Requirement
Reproduce the listing below verbatim, omitting the pictures.

Material for this task
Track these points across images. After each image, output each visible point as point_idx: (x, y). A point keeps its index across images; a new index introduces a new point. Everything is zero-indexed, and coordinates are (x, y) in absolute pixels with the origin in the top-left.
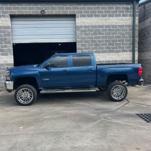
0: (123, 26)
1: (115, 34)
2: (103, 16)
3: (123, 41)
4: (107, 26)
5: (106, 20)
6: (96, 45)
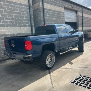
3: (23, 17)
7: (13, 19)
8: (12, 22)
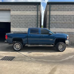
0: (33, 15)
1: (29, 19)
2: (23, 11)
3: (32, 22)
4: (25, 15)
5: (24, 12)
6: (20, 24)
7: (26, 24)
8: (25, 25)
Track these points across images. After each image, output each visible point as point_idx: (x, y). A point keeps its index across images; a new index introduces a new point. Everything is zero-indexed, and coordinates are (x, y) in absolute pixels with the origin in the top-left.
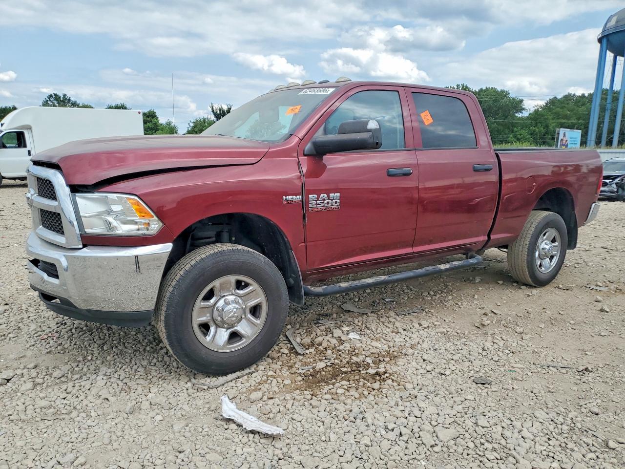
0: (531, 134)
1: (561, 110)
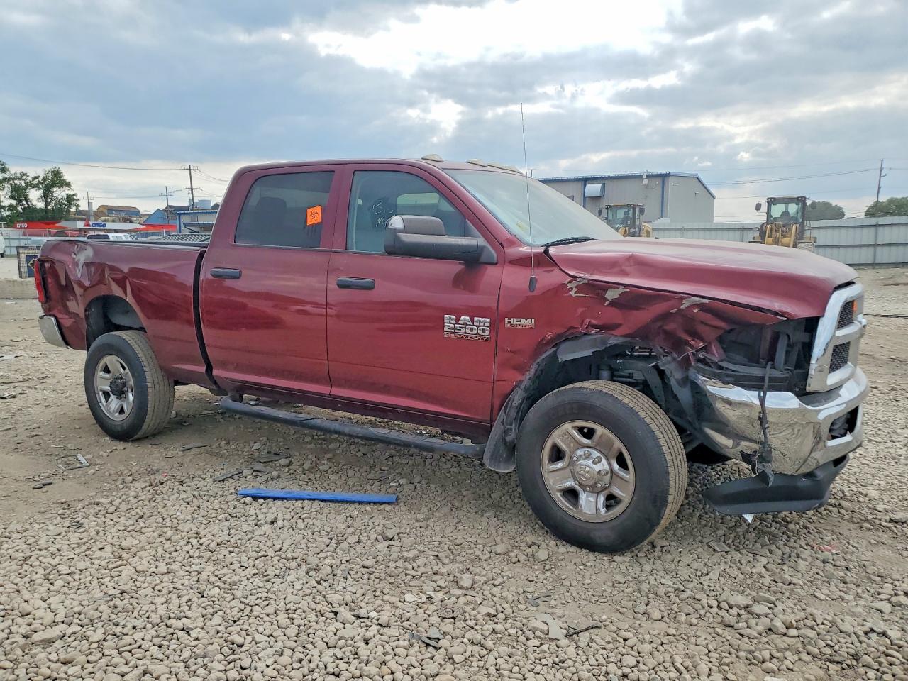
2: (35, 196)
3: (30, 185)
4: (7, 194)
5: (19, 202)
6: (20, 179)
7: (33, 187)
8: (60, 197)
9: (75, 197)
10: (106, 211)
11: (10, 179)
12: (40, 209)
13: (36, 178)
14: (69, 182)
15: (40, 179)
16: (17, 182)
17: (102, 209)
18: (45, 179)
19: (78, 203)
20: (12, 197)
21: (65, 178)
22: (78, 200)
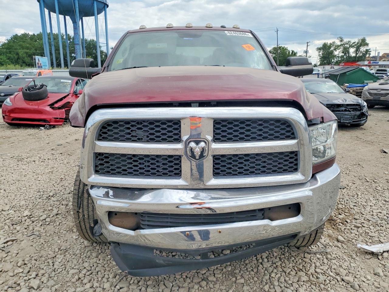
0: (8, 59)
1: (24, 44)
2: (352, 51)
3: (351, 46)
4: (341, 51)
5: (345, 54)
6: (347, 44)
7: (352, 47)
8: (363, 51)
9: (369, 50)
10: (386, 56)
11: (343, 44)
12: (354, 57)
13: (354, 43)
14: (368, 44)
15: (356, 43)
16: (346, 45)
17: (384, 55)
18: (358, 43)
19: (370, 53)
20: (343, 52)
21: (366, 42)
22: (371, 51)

Response for this exercise
Track these points across images. After each image, output each visible point as point_idx: (x, y). A point keeps its index across images; a new index introduces a new point. Everything is zero-indexed, and coordinates are (x, y) in absolute pixels with the origin in the top-left.
0: (123, 26)
1: (115, 34)
2: (103, 16)
3: (123, 41)
4: (107, 26)
5: (106, 20)
6: (96, 45)
3: (23, 17)
7: (13, 19)
8: (12, 22)
0: (33, 15)
1: (29, 19)
2: (23, 11)
3: (32, 22)
4: (25, 15)
5: (24, 12)
6: (20, 24)
7: (26, 24)
8: (25, 25)
Track these points across images. After each image, output each visible point as point_idx: (x, y). A point keeps its index across images; a new index introduces a new point. Everything is zero-indexed, and coordinates are (x, y) in absolute pixels with the origin in the top-left.
0: (531, 134)
1: (561, 110)
2: (35, 196)
3: (30, 185)
4: (7, 194)
5: (19, 202)
6: (20, 179)
7: (33, 187)
8: (60, 197)
9: (75, 197)
10: (106, 211)
11: (10, 179)
12: (40, 209)
13: (36, 178)
14: (69, 182)
15: (40, 179)
16: (17, 182)
17: (102, 209)
18: (45, 179)
19: (78, 203)
20: (12, 197)
21: (65, 178)
22: (78, 200)
0: (8, 59)
1: (24, 44)
2: (352, 51)
3: (351, 46)
4: (341, 51)
5: (345, 54)
6: (347, 44)
7: (352, 47)
8: (363, 51)
9: (369, 50)
10: (386, 56)
11: (343, 44)
12: (354, 57)
13: (354, 43)
14: (368, 44)
15: (356, 43)
16: (346, 45)
17: (384, 55)
18: (358, 43)
19: (370, 53)
20: (343, 52)
21: (366, 42)
22: (371, 51)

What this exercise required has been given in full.